We're over the halfway point of 2013, which means we're inching closer and closer to Mayor Bloomberg kicking all of us ungrateful plebs to curb, hopping on a plane to Bermuda, and kicking back with some watered-down Big Gulps. Bloomberg passed another major marker on his Farewell NY tour yesterday when he presided over the official Nathan's Famous Fourth of July International Hot Dog-Eating Contest weigh-in ceremony, as he begrudgingly has for the past decade. And he went out in style this year with his most painfully punny speech ever! Skip ahead to 3:00 into the video to watch him cram 15 hot dog puns into one poor sentence.

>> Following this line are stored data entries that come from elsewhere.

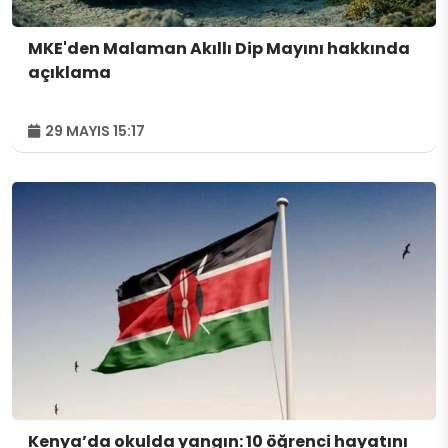
MKE'den Malaman Akıllı Dip Mayını hakkında
açıklama
29 MAYIS 15:17
Kenya’da okulda yangın: 10 öğrenci hayatını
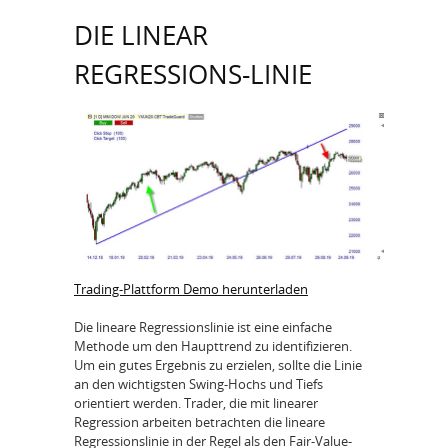
DIE LINEAR
REGRESSIONS-LINIE
Trading-Plattform Demo herunterladen
Die lineare Regressionslinie ist eine einfache
Methode um den Haupttrend zu identifizieren.
Um ein gutes Ergebnis zu erzielen, sollte die Linie
an den wichtigsten Swing-Hochs und Tiefs
orientiert werden. Trader, die mit linearer
Regression arbeiten betrachten die lineare
Regressionslinie in der Regel als den Fair-Value-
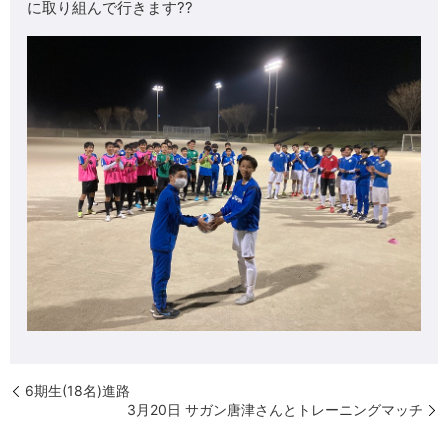
に取り組んで行きます??
6期生(18名)進路
3月20日 サガン唐津さんとトレーニングマッチ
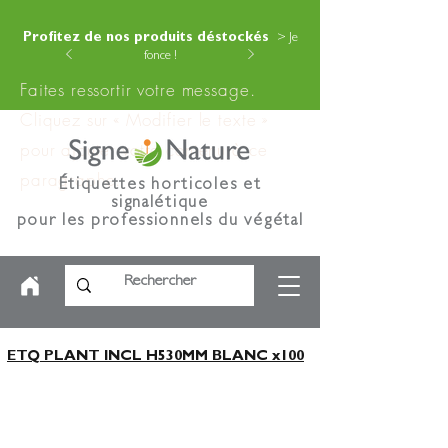
Profitez de nos produits déstockés
> Je
fonce !
Faites ressortir votre message.
Cliquez sur « Modifier le texte »
pour ajouter votre contenu à ce
paragraphe.
Étiquettes horticoles et
signalétique
pour les professionnels du végétal
ETQ PLANT INCL H530MM BLANC x100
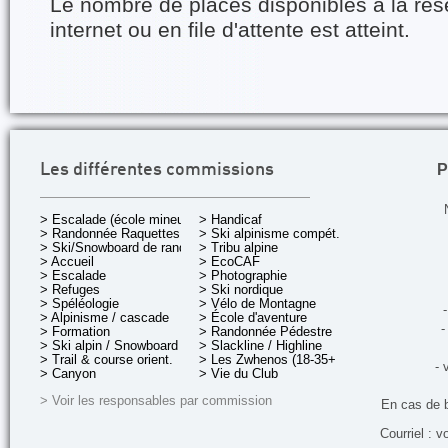
Le nombre de places disponibles à la rés
internet ou en file d'attente est atteint.
P
Les différentes commissions
> Escalade (école mineurs)
> Handicaf
> Randonnée Raquettes
> Ski alpinisme compét.
> Ski/Snowboard de rando.
> Tribu alpine
> Accueil
> EcoCAF
> Escalade
> Photographie
> Refuges
> Ski nordique
> Spéléologie
> Vélo de Montagne
-
> Alpinisme / cascade
> École d'aventure
-
> Formation
> Randonnée Pédestre
> Ski alpin / Snowboard
> Slackline / Highline
> Trail & course orient.
> Les Zwhenos (18-35+ ans)
- 
> Canyon
> Vie du Club
> Voir les responsables par commission
En cas de 
Courriel : v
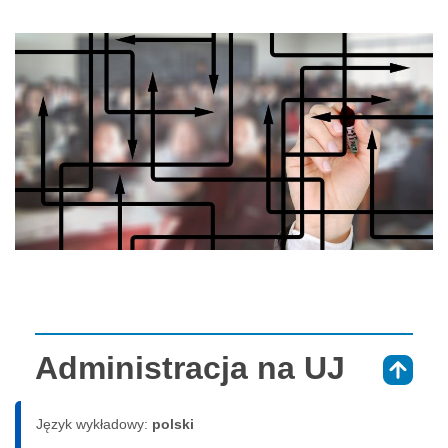
Administracja na UJ
⇑
Język wykładowy:
polski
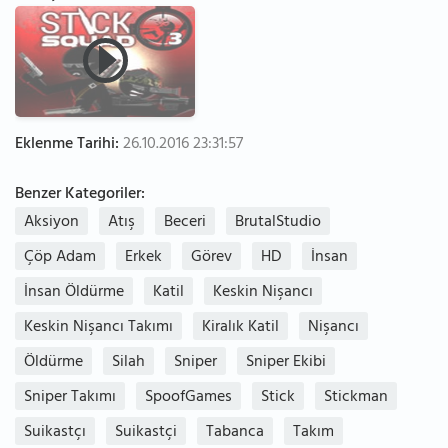
Eklenme Tarihi:
26.10.2016 23:31:57
Benzer Kategoriler:
Aksiyon
Atış
Beceri
BrutalStudio
Çöp Adam
Erkek
Görev
HD
İnsan
İnsan Öldürme
Katil
Keskin Nişancı
Keskin Nişancı Takımı
Kiralık Katil
Nişancı
Öldürme
Silah
Sniper
Sniper Ekibi
Sniper Takımı
SpoofGames
Stick
Stickman
Suikastçı
Suikastçi
Tabanca
Takım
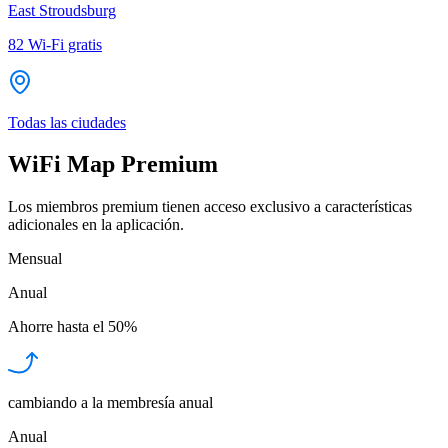
East Stroudsburg
82
Wi-Fi gratis
Todas las ciudades
WiFi Map Premium
Los miembros premium tienen acceso exclusivo a características
adicionales en la aplicación.
Mensual
Anual
Ahorre hasta el
50%
cambiando a la membresía anual
Anual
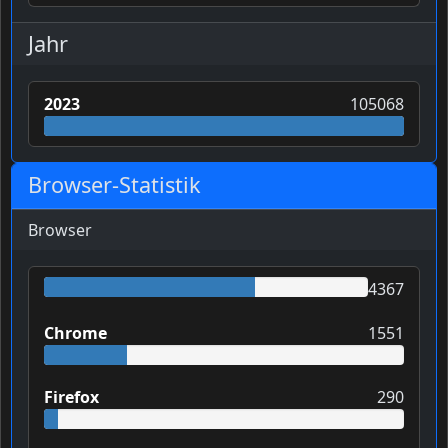
Jahr
2023
105068
Browser-Statistik
Browser
4367
Chrome
1551
Firefox
290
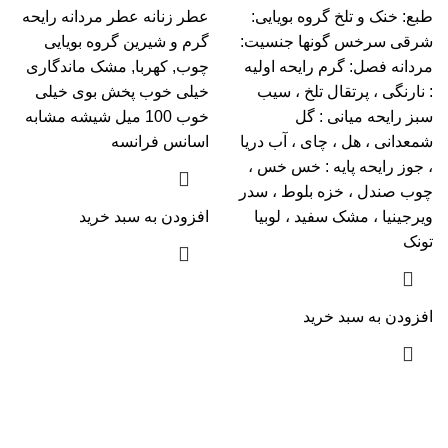
طبع: خنک و تلخ گروه بویایی:
عطر زنانه عطر مردانه رایحه
شرقی سرخس گونها جنسیت:
گرم و شیرین گروه بویایی
مردانه فصل: گرم رایحه اولیه
چوب, کهربا, مشک ماندگاری
: نارنگی ، پرتقال تلخ ، سیب
خیلی خوب پخش بوی خیلی
سبز رایحه میانی : گل
خوب 100 میل شیشه مشابه
شمعدانی ، هل ، چای ، آب دریا
اسانس فرانسه
، جوز رایحه پایه : خس خس ،
چوب صندل ، خزه بلوط ، سدر
ویرجینیا ، مشک سفید ، لوبیا
افزودن به سبد خرید
تونک
افزودن به سبد خرید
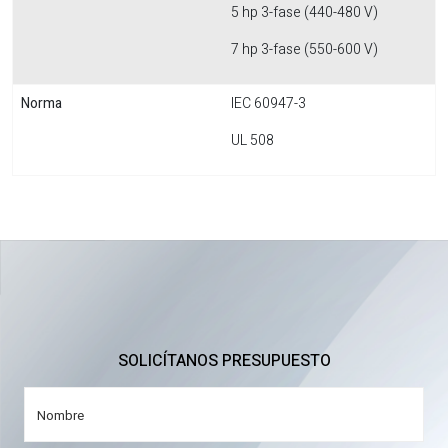
5 hp 3-fase (440-480 V)
7 hp 3-fase (550-600 V)
Norma
IEC 60947-3
UL 508
SOLICÍTANOS PRESUPUESTO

Here's the full transcript of the gloriously corny sentence below:
Let's be frank: tomorrow on a dog day afternoon, in a tradition New Yorkers relish, and that's certainly not for the thin-skinned, we'll see if anyone can ketchup to Joey and the Black Widow, cut the mustard without landing in hot water or getting grilled by the judges or embroiled in a scandal, and steam the competition, roast their rivals, kick everyone's buns, and be declared best-in-show, top dog, and weiner of the contest.
Unlike last year, Bloomberg was able to hold himself back from wondering out loud, seriously, who wrote this shit. Instead, he poked fun at that slip-up: “Now before you ask me who wrote this sh—shrewd prose, let me just say, speeches are like sausages: It’s better not to see them being made.”
The NY Times got a little nostalgic today, recounting all those ceremonial events Bloomberg grinned-and-beared during his administration. It's pretty clear he has had a lot more fun hanging with "great coroporate citizens" like Nathan's than, ya know, actual human beings. So let's all savor these moments—we may never see him hugged by a hot dog again.